Von Versicherungen und Banken erwarten seit einigen Jahren konstant knapp zwei Drittel (aktuell 63%) der befragten Haushalte Service- und Hilfsleistungen. Die Mittelwerte der Serviceerwartung in den vergangenen 15 Jahren lagen bei Versicherungen bei 49%, bei Banken bei 50% der privaten Haushalte. Innerhalb von 14 Jahren hat sich der Serviceerwartungswert der privaten Haushalte bei Versicherungen und Banken von elf Prozentpunkten im Jahre 2010 auf nun 63 Prozentpunkte im Jahre 2023 erhöht. Demgegenüber fordern deutlich gestiegene 85% der Befragten von ihren Krankenkassen Service- und Hilfsleistungen ein (Mittelwert der Vorjahre 65%). Bei Telefonanbietern zeigt sich eine Serviceerwartung von 51%, bei Energieanbietern von 37%, bei Online-Händlern von 44% und bei Automobilhändlern von 41% der Bevölkerung. Von Arbeitgebern erwarten 38% der privaten Haushalte besonderen Service.

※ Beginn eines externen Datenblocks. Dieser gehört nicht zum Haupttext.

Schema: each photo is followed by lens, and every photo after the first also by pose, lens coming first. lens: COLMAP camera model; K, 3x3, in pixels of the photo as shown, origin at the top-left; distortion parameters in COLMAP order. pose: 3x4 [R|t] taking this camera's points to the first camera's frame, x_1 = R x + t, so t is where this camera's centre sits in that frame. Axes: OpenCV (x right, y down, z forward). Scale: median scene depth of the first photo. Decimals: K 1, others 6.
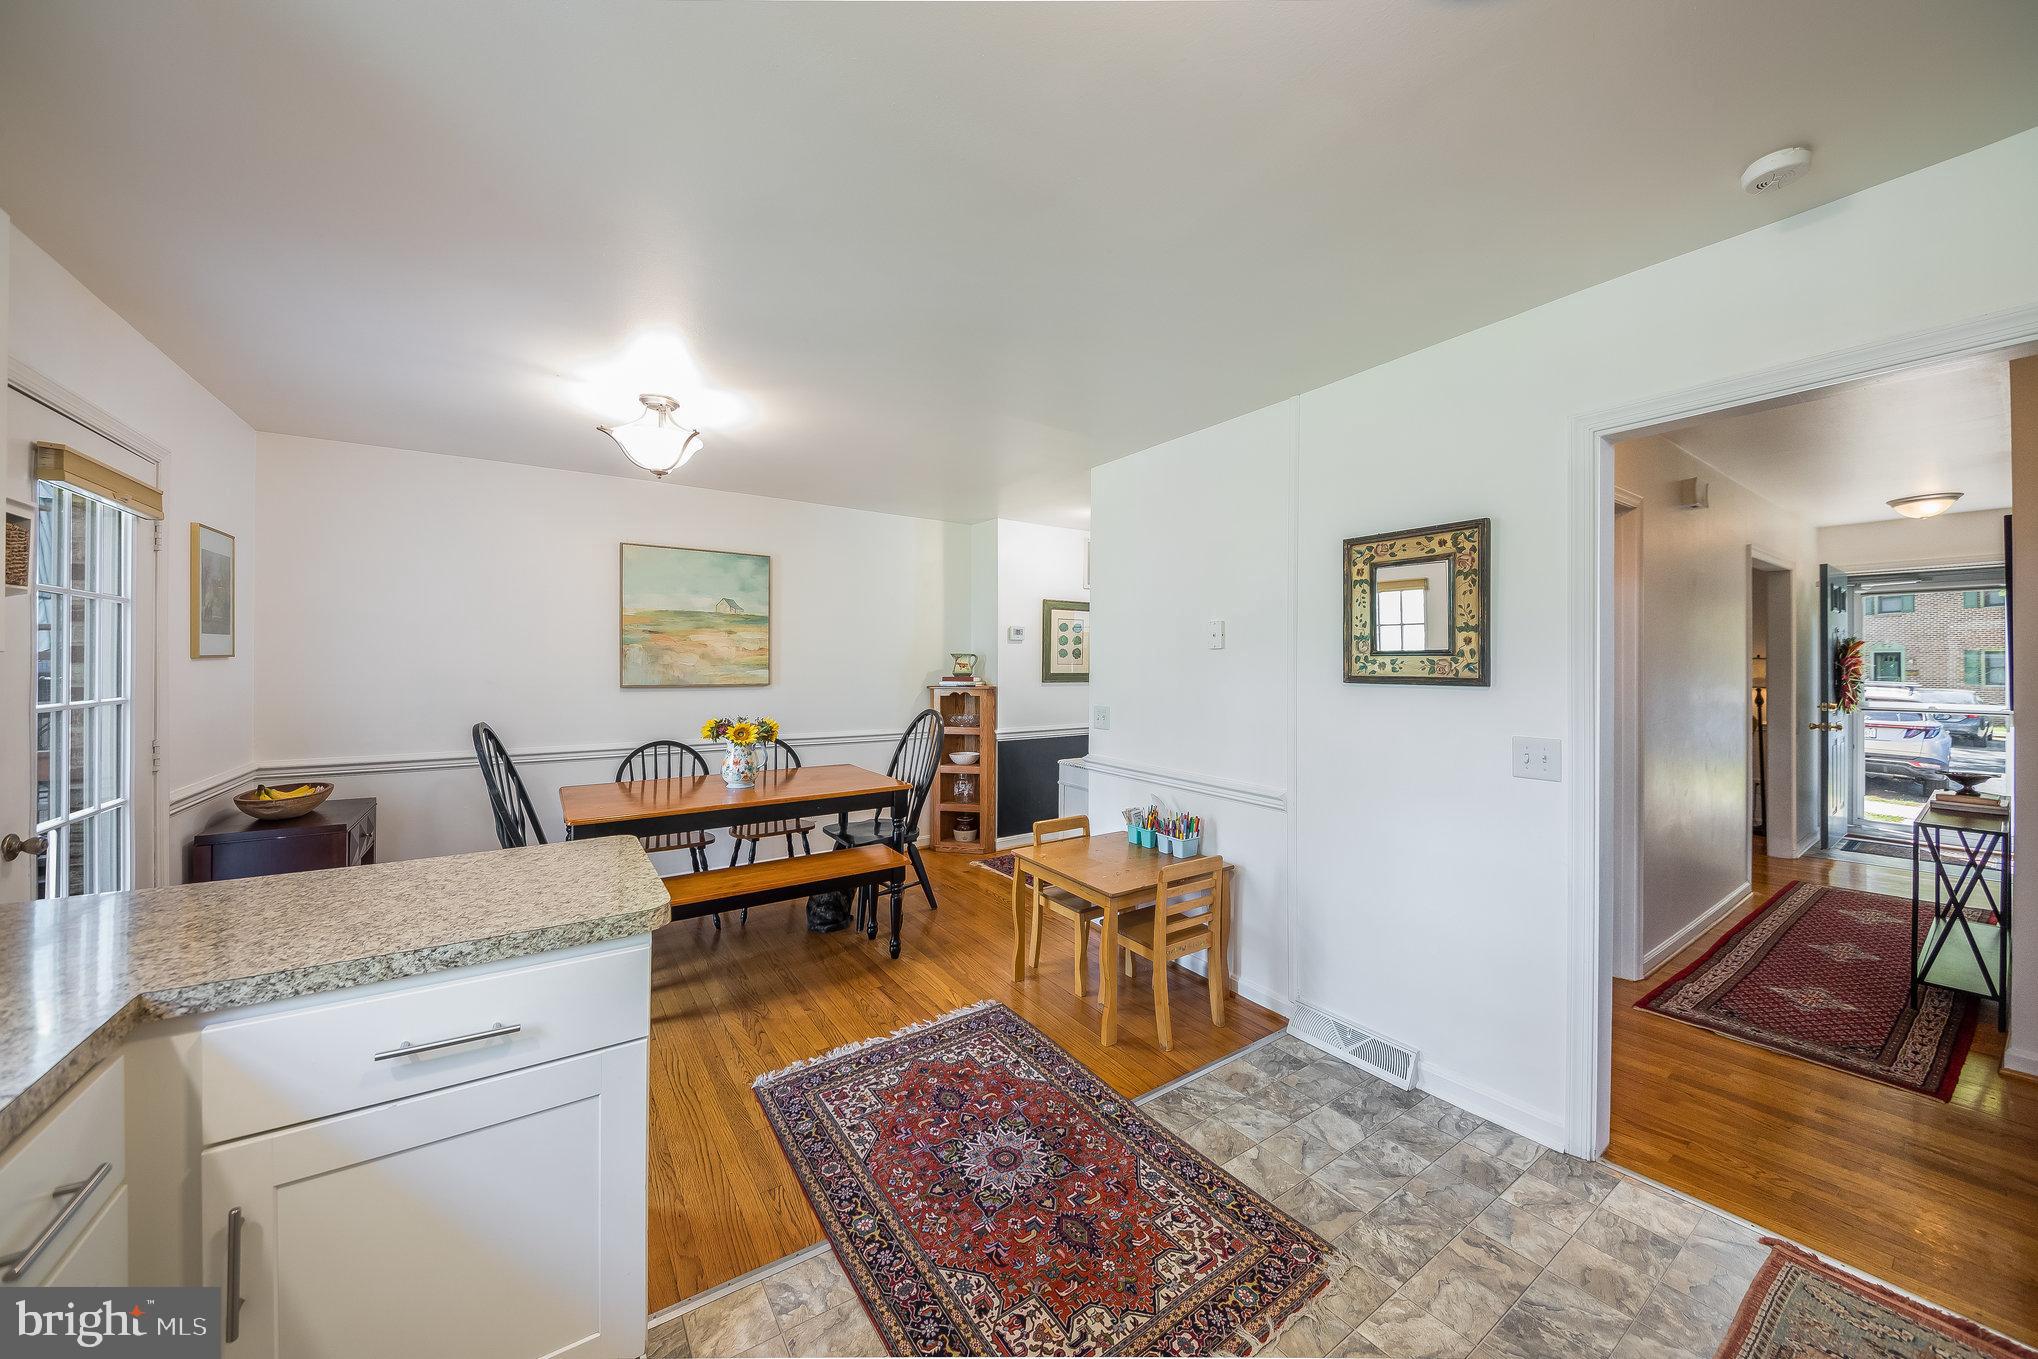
lens RADIAL K [[729.8, 0, 1014.7], [0, 729.8, 663.1], [0, 0, 1]] dist [0.005783, -0.003661]
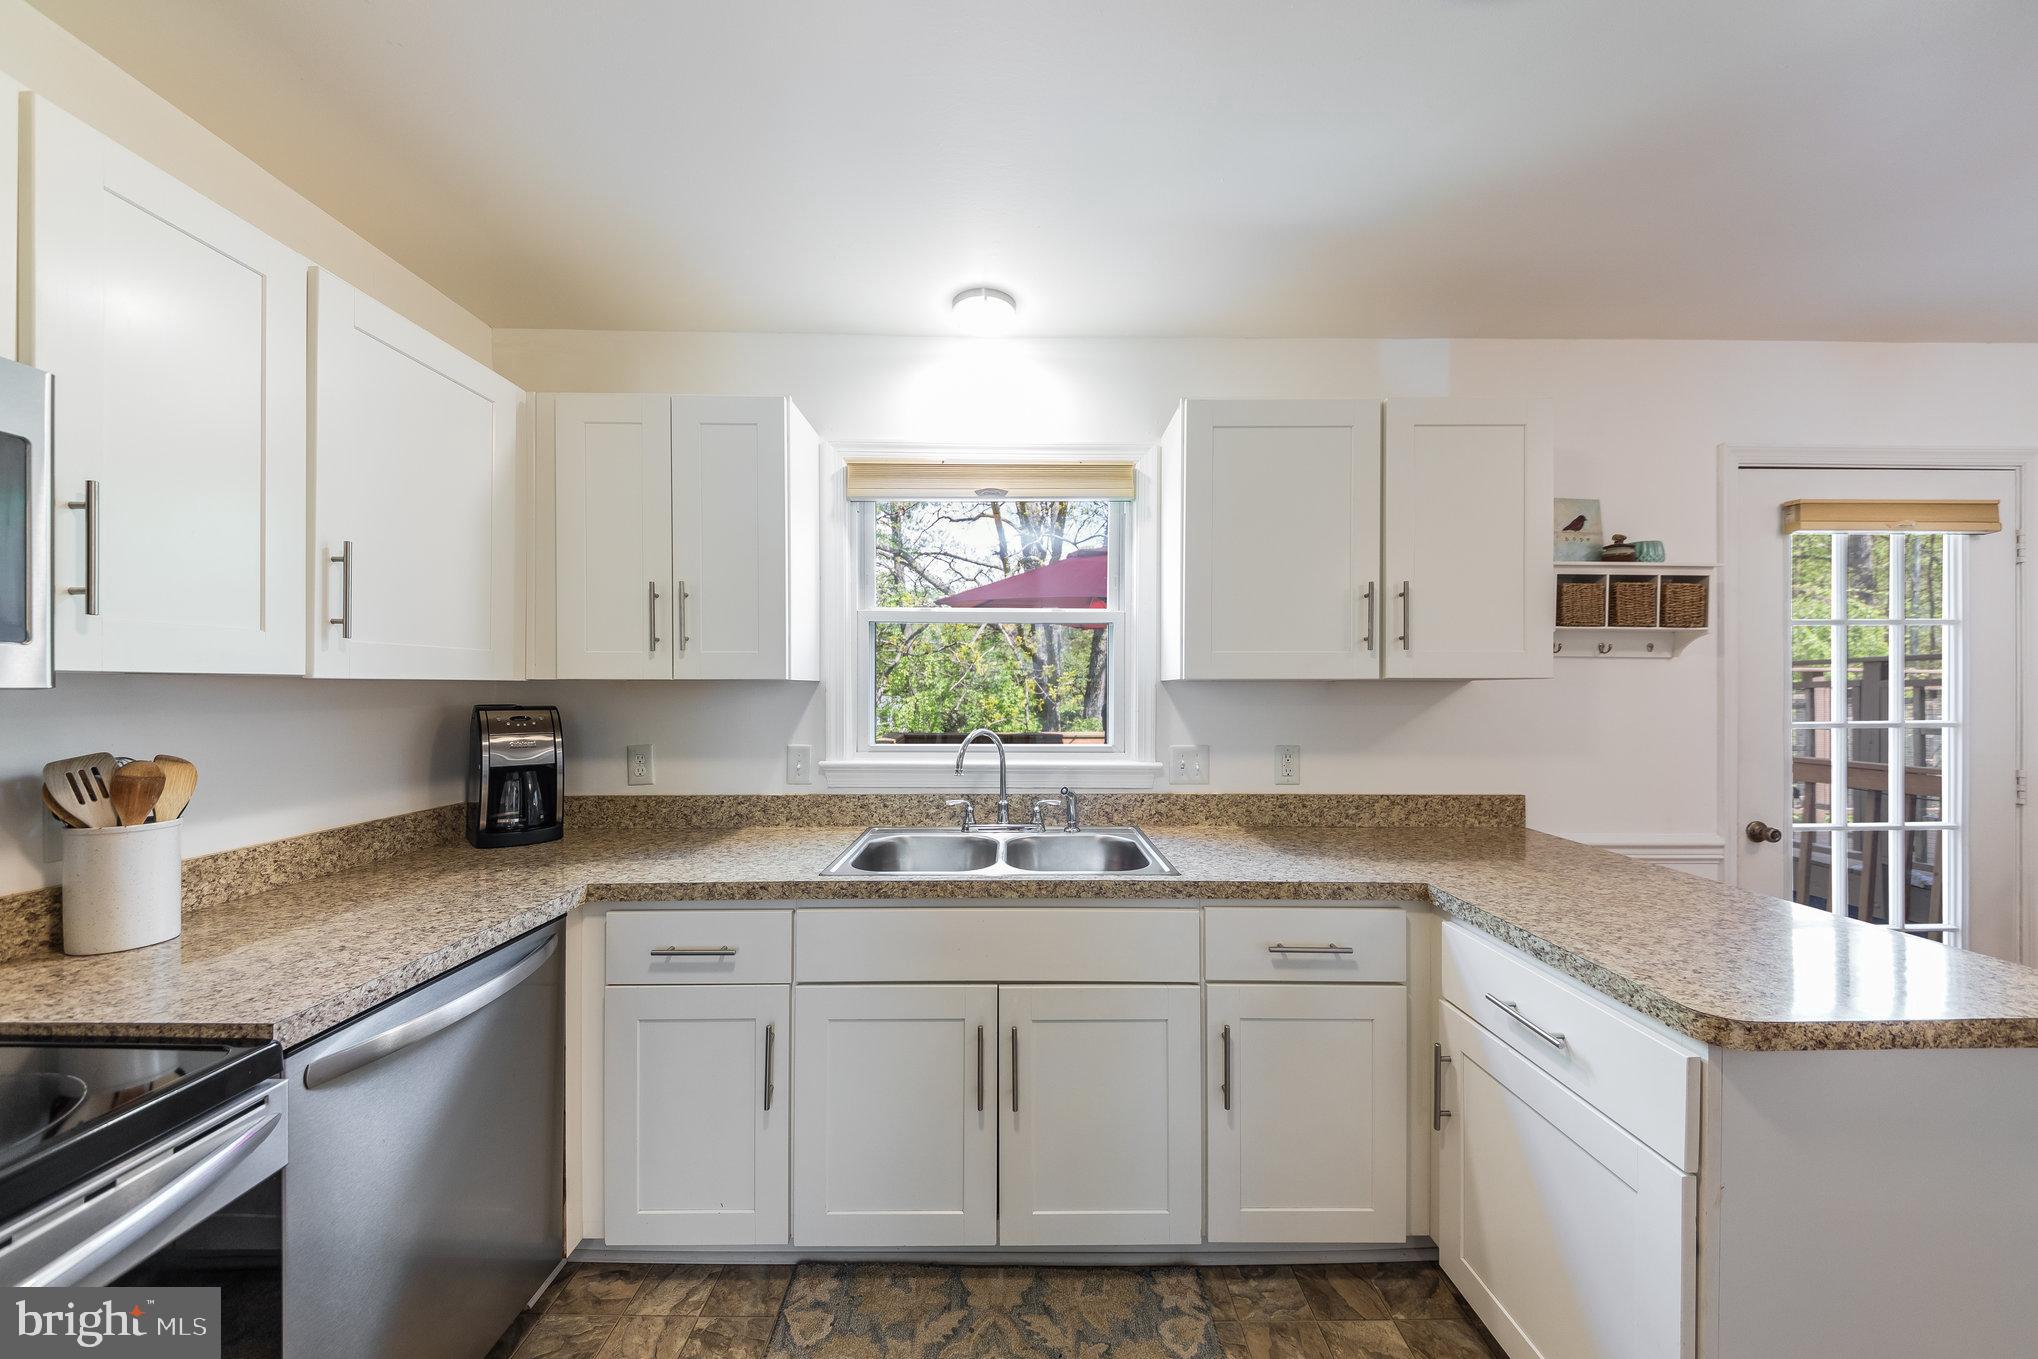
lens RADIAL K [[729.8, 0, 1010.5], [0, 729.8, 685.8], [0, 0, 1]] dist [0.005783, -0.003661]
pose [[-0.555714, -0.002623, -0.831369, 0.597636], [-0.001724, 0.999997, -0.002002, 0.007648], [0.831372, 0.000321, -0.555716, 0.954745]]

Versicherer erkennen die Bedeutung innovativer Assistance-Leistungen
Im aktuellen Assistance Barometer 2023 wurde erneut eine repräsentative Anzahl deutscher Versicherungskonzerne und Einzelgesellschaften zur Einschätzung von Assistance-Leistungen befragt. Die Bedeutung der Assistance für das Geschäftsmodell der Versicherungswirtschaft, insbesondere für Aspekte der Kundenzentrierung und Kundenbindung, wird in der mittlerweile sechzehnjährigen Befragungshistorie auf konstant hohem, gegenüber den letzten Jahren nochmals ansteigendem Niveau bewertet. Im Jahre 2023 wird die Bedeutung dieser Serviceleistung seitens der Versicherungswirtschaft mit überzeugenden 90% als sehr hoch oder hoch eingeschätzt, womit die große Mehrheit der deutschen Versicherer der Assistance eine wichtige nachhaltige Geschäftsmodellfunktion zuerkennt. Die Bedeutung von Assistance-Leistungen für die Kundenzentrierung lag seit dem O Jahre 2016 auf einem konstanten Level von 80%, stieg erstmals 2021 wieder auf 83%, um 2022 einen Zustimmungswert von 89% und aktuell sogar ein Mehrjahreshoch von 90% zu erlangen. Erneut sieht kein Versicherungsunternehmen der Befragung Assistance als bedeutungslos für das versicherungsbetriebliche Geschäftsmodell an.
Als Grundnutzen ihres Produkt- und Serviceangebots versucht die Versicherungswirtschaft über den gesamten Zeitraum des Assistance-Barometers eine Kundenzentrierung und serviceorientierte Arrondierung ihres Angebotes via Assistance-Leistungen anzustreben. Zur Gewinnung einer Unique Selling Proposition sollen Assistance-Produkte auch und besonders in einer digitalen Gesellschaft Serviceleistungen ermöglichen, die dem Versicherungsnehmer neben dem Grundnutzen der Schadenabsicherung Servicemehrwerte im Sinne einer kundenbindenden Maßnahme zur Ermöglichung einer „Customer Journey“ bieten. Beispiele wären Mobilitätsgarantien bei Pannen oder Unfällen des eigenen Fahrzeugs oder die Bereitstellung eines Ersatzfahrzeugs nach einem Unfall im Bereich Kfz sowie die Organisation und Durchführung von Krankenrücktransporten im Bereich Reiseversicherung oder die medizinische Hotline für alle Fragen rund um Gesundheit.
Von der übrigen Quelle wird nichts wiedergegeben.